The Deadwood Pioneer- Early Edition
The best show on television this year is HBO's "Deadwood." Though David Milch's revisionist western is more faithful to historical reality than its Hollywood predecessors, and unendingly gratifying in its squalor and grittiness, its true genius lies in its incorporation of the American language.No one in Milch's 1876 Deadwood speaks in simple sentences. It's jazz music-- ultra-stylized, purposely muddled, inverted and subverted, of its time and out of time, lyrical, and gloriously filthy. Take, as examples, these excerpts from last week's show: On the rumors that the camp's gold claims may be in jeopardy, "Panic's easier on the back than the short handled shovel." On the messenger of such rumors, "Nor the sort'd shrink from a lie, or more than one, to advance his purpose, or be ignorant how to circulate his falsehoods without others knowing the source." What should the messenger do next, "Would that argue for allowing word of my presence to circulate a bit before I present myself officially?" The response, "A man might use that time to put some stink on his Johnson." You get the idea.

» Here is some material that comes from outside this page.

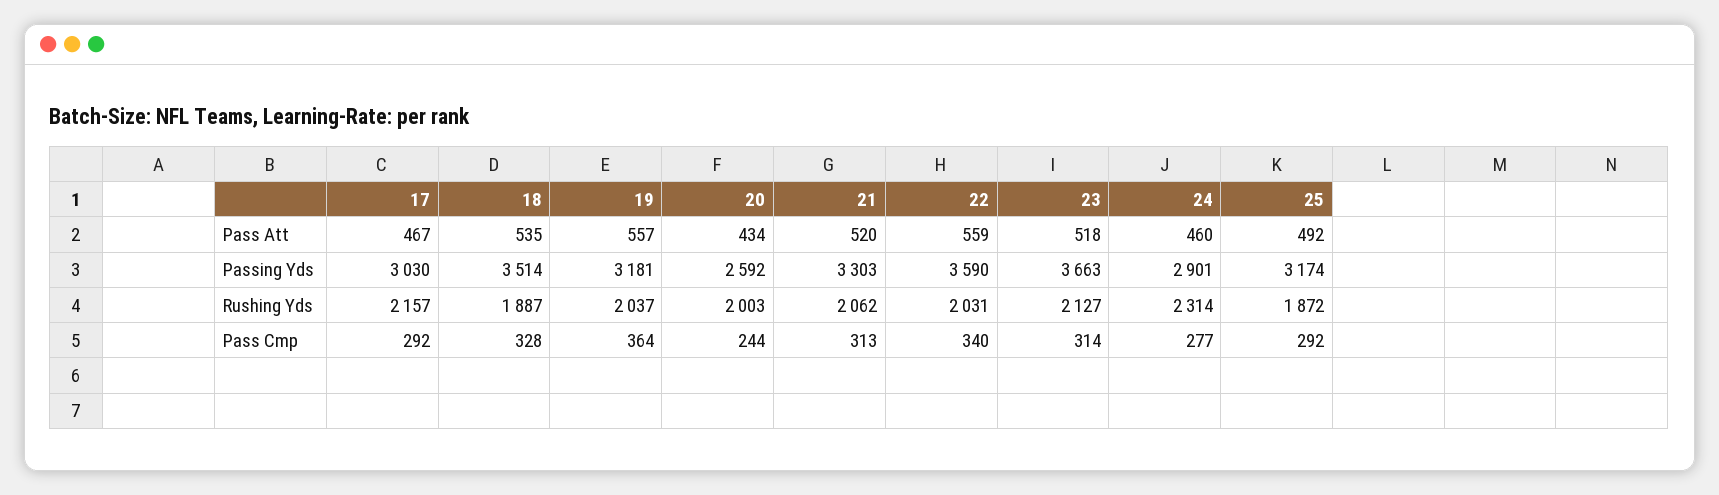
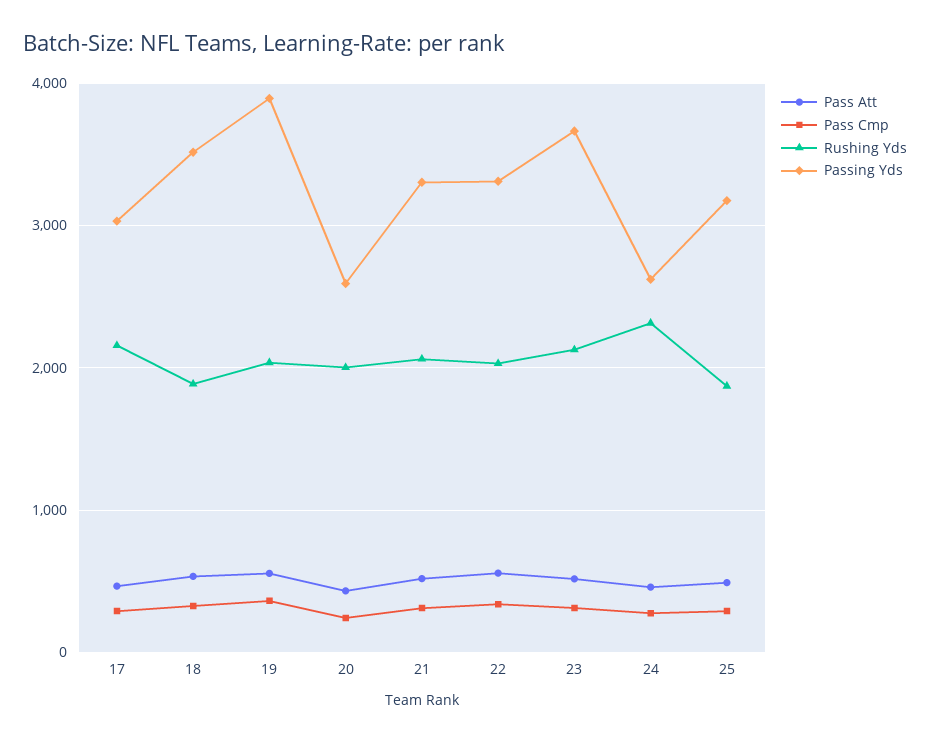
Passing Yds, 19: 3181 -> 3900
Passing Yds, 22: 3590 -> 3300
Passing Yds, 24: 2901 -> 2600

Ian McShane and Timothy Olyphant are "Al Swearingen" and "Seth Bullock," respectively. An evil man and a good man who become more and more alike with each passing episode. As "progress" comes to the Deadwood camp, whether it be in the form of telegraph poles ("Messages from invisible sources,") deep-pocketed mining brokers, or Yankton politicians, Swearingen and Bullock fight each other, and these external elements of the Dakota Territory, for the soul of the camp-- Bullock, a slave to his code of ethics, and Searingen, to his established commercial interests along Deadwood's muddy and narrow "thoroughfare." Bullock, wearing the lawman's badge, provides for his dead brother's family while fighting an attraction to the camp widow, Alma Garrett, a recovering dope addict from back East. Swearingen, the backbone of the show, is a Main Street pimp who dispenses the mayor his title, wields power over the newspaper publisher, and throws the word "Sheriff" at Bullock like a dagger.
"Deadwood" writers keep an extraordinary number of plates spinning at one time-- richly-woven stories, accented by brilliant characterizations. Brad Dourif's world-weary "Doc Cochran" is a standout, dispensing primitive and agonizing remedies to the sick and dying. Milch, as he did on "NYPD Blue," shames the established medical shows on television with his realities of death and dying, conduct and compromise.

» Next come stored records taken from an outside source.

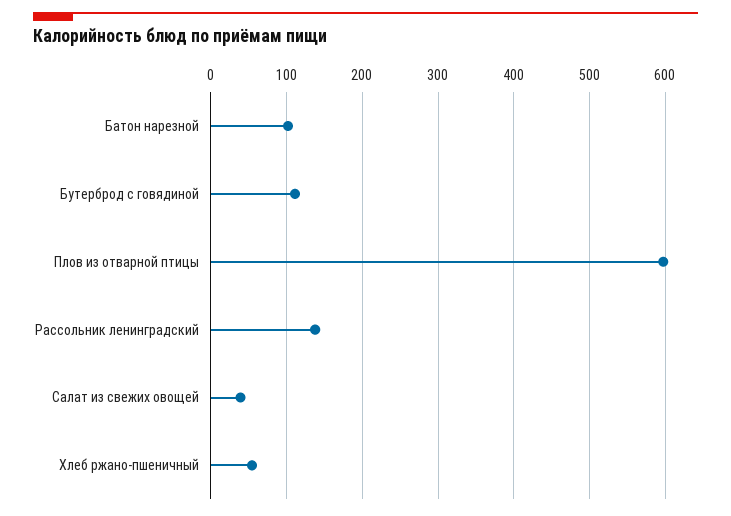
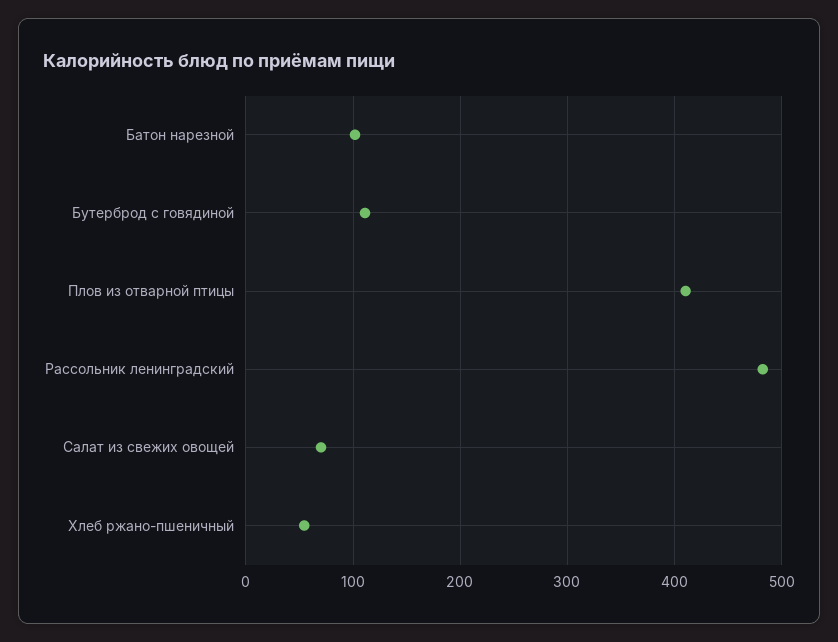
Плов из отварной птицы: 600 -> 410
Рассольник ленинградский: 140 -> 480
Салат из свежих овощей: 40 -> 70

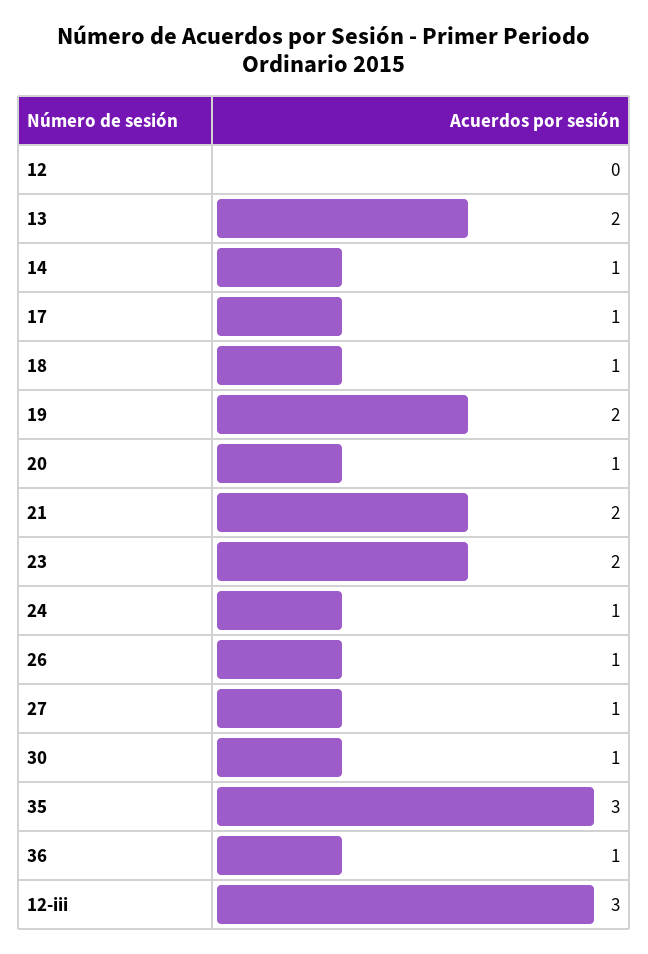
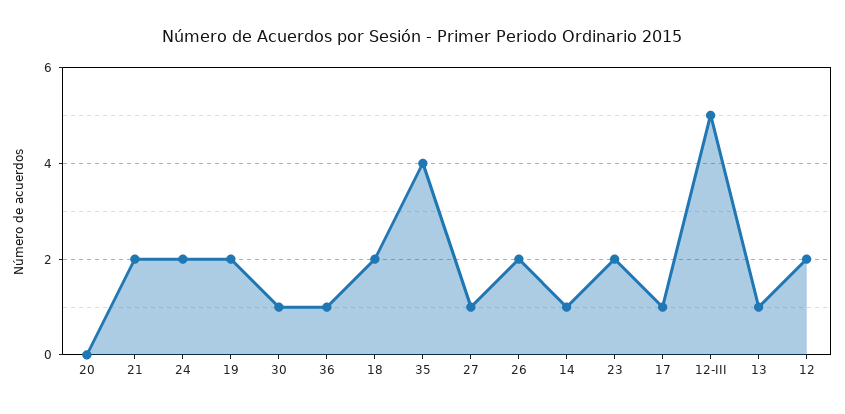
12: 0 -> 2
13: 2 -> 1
18: 1 -> 2
20: 1 -> 0
24: 1 -> 2
26: 1 -> 2
35: 3 -> 4
12-iii: 3 -> 5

He's delivering a new, truer American history. Last year, Wild Bill Hickok, played by Keith Carradine, strode through town and met his maker as a celebrity gunslinger and man of traditional Western morality. He left in his wake, Calamity Jane, portrayed by Robin Wiegert, a man-ish, drunken, self-pitying hanger-on, destined to become a hero during the outbreak of yellow fever and be buried next to her idol, Wild Bill. Wiegert's performance is no less than the greatest re-imaging of an American historical figure on the page or screen since the founding of the Republic.

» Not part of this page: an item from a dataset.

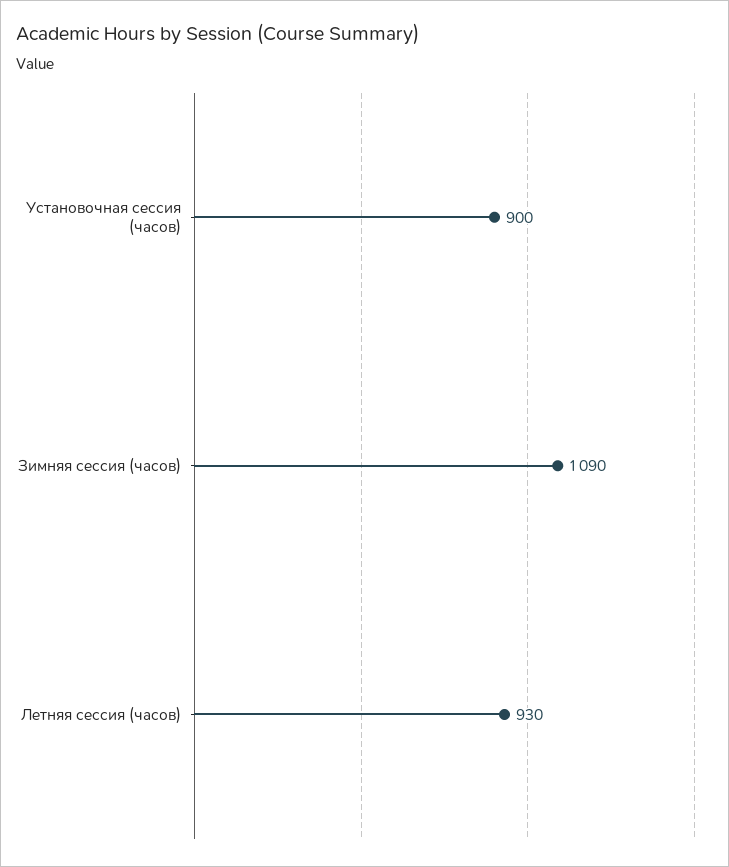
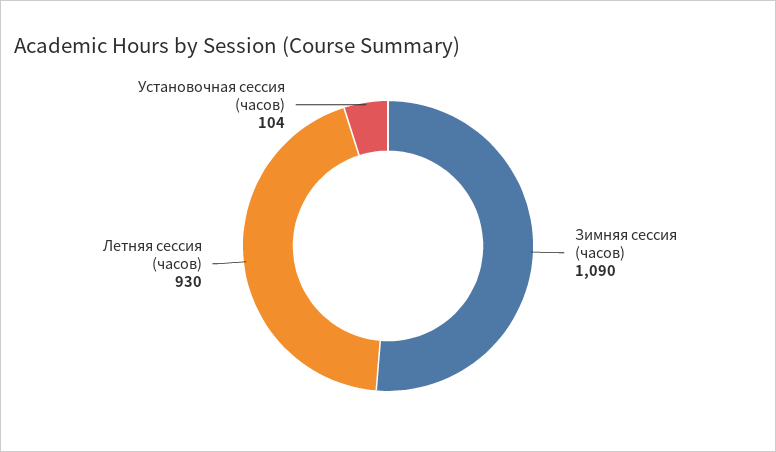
Установочная сессия (часов): 900 -> 104

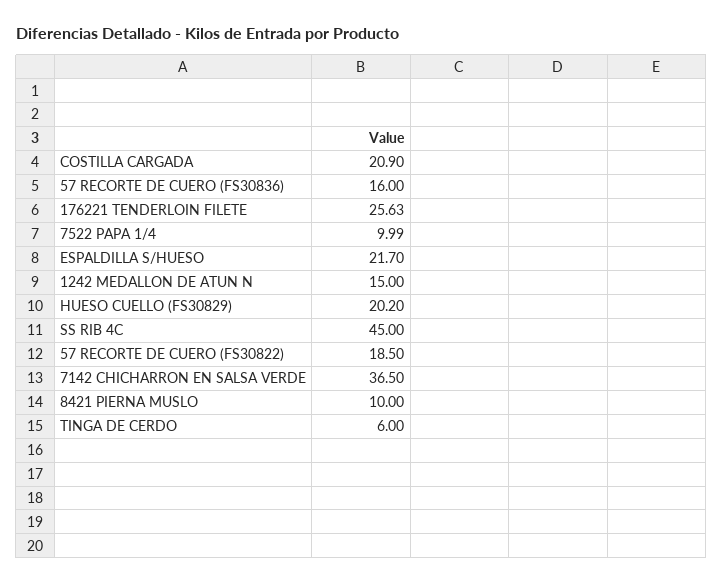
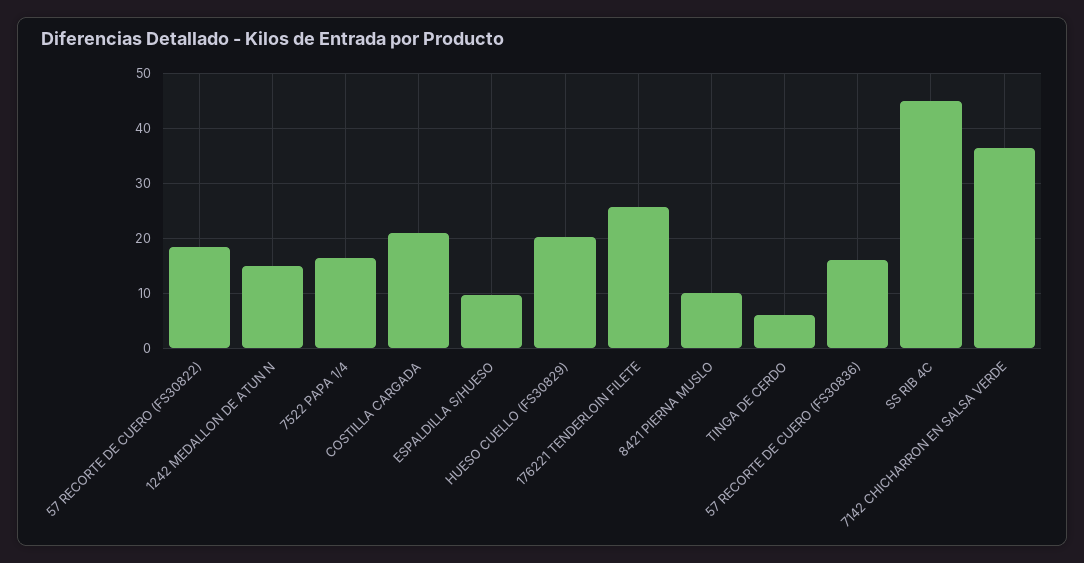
7522 PAPA 1/4: 9.99 -> 16
ESPALDILLA S/HUESO: 21.7 -> 10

"Deadwood" should be viewed in schools as a supplement or stand-in for American history textbooks. It would be a breath of pungent, foul air to blow the antiseptic stink from the classrooms.
2 Comments:
As one of the only truly noble and decent characters, the camp's resident doc often brings real humanity to gritty situations-- contrasting well with the other characters' egocentric, and often emotionless, calculating and scheming
I love seeing Brad Dourif in the role of an Old West Doctor. His other roles that I've seen are quite memorable, but fleeting. ( "One Flew Over the Cuckoo's Nest" "Lord of the Rings") His character in LOTR is probably the most interesting in the entire trilogy, although he gets next to no screen time.
4/10-
In the credits of the new episode, there was a Fiona Dourif in the credits. I'm guessing wife or daughter.